Manley has requested a competency exam for his client on the basis of LaJoice's emotional state combined with the magnitude of the alleged amount embezzled. If Manley convinces Clarkston Judge Joe Fabrizio that his client may be incompetent to stand trial, the court will order a forensic examination to aid in making a determination of LaJoice's mental competency.
Competency and sanity are two different things in the Michigan criminal justice system. The competency examination would determine whether LaJoice has a rational and factual understanding of the proceedings against him and whether he is able to rationally consult with his lawyer to assist in his defense. He will also likely be evaluated for criminal responsibility.
If the exam leads Judge Fabrizio to conclude that LaJoice is incompetent to stand trial [not likely in our opinion], the court then must determine whether there is a substantial possibility that he will become competent within the next 15-months. If that possibility exists, the court will order that LaJoice get the treatment necessary to become competent to stand trial.

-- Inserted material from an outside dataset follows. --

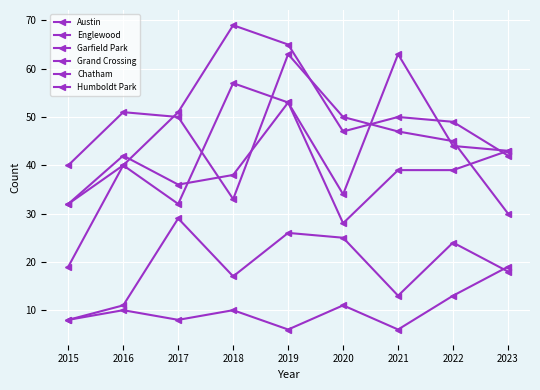

At which category is the sum across all series the highest?

2019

If Manley's motion is granted, expect a lengthy delay in the case while LaJoice undergoes a detailed psychological examination. The Center for Forensic Psychiatry is not known for moving quickly, nor should it, given the important role its evaluations play in our legal system.
The amount of money allegedly embezzled in this case is staggering. Usually, such illegal gains come to light eventually, as in this case. With hindsight, LaJoice would have been better-off purchasing Powerball tickets, but then, of course, he would not have been the toast of the town over the past decade.
We here at the Law Blogger can’t help but wonder whether he now thinks it was worth it. What a colossal mess!